The Delaware Supreme Court struck down the state’s death-penalty statute Tuesday, ruling that the latitude it granted to judges during the sentencing phase violated the Sixth Amendment.
Most high-profile death-penalty cases revolve around the Eighth Amendment’s prohibition of cruel and unusual punishment. But Rauf v. Delaware instead centers on the Sixth Amendment and the right to a jury it protects.
States with the death penalty generally require a jury to weigh aggravating and mitigating circumstances before sentencing a defendant to life imprisonment or death. At the start of 2016, three states—Alabama, Delaware, and Florida—allowed judges to impose a death sentence independent of the jury’s determination. In some cases, judges could override a jury’s recommendation of a life sentence and impose death instead.

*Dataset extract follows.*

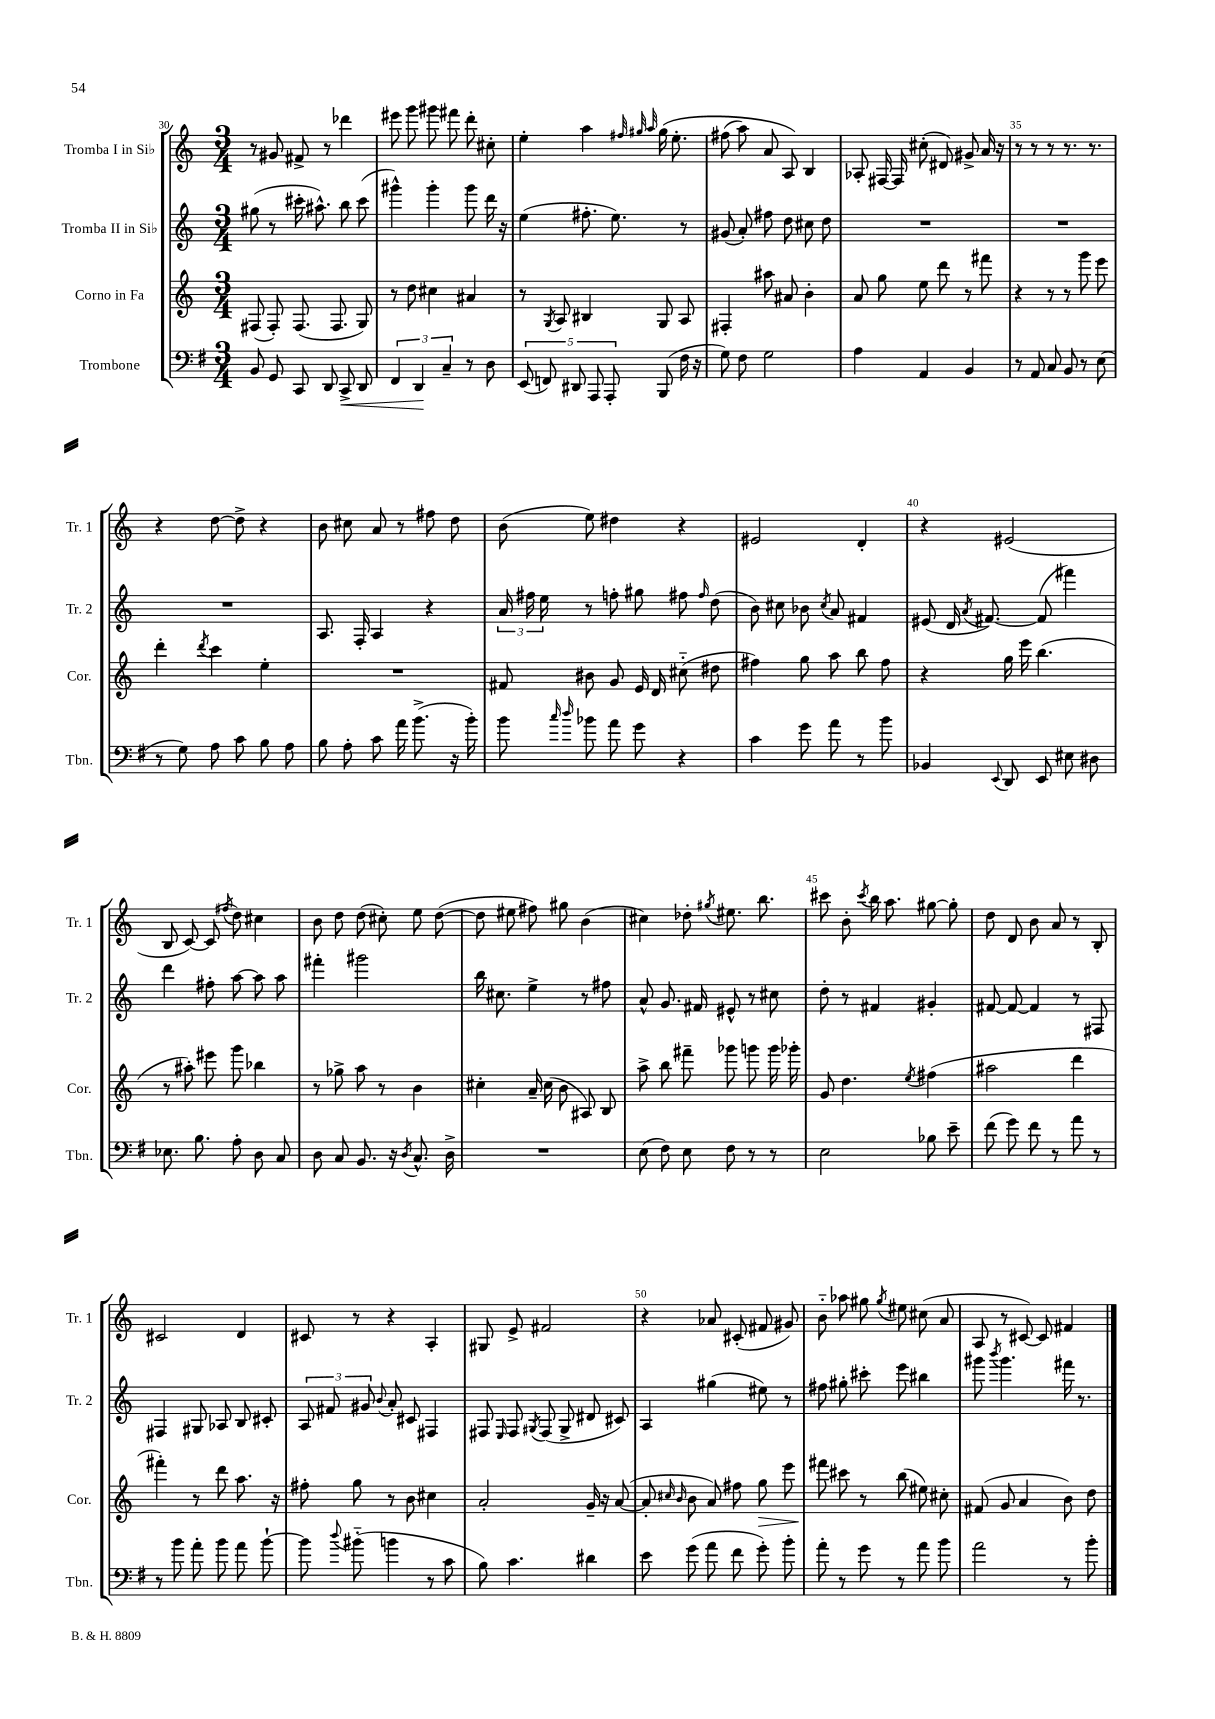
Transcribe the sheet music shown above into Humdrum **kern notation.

Those statutes came under renewed scrutiny in January after the U.S. Supreme Court struck down Florida’s death-penalty statute in Hurst v. Florida. Florida’s procedures only allowed jurors to render an “advisory sentence” during the sentencing phase; state judges could then independently weigh the factors and hand down life or death.
The Court struck down the scheme by an 8-1 vote. Writing for the majority, Justice Sonia Sotomayor noted that like earlier sentencing procedures quashed by the Court, “Florida does not require the jury to make the critical findings necessary to impose the death penalty.” By handing that power to the judge, the system ran afoul of the Sixth Amendment.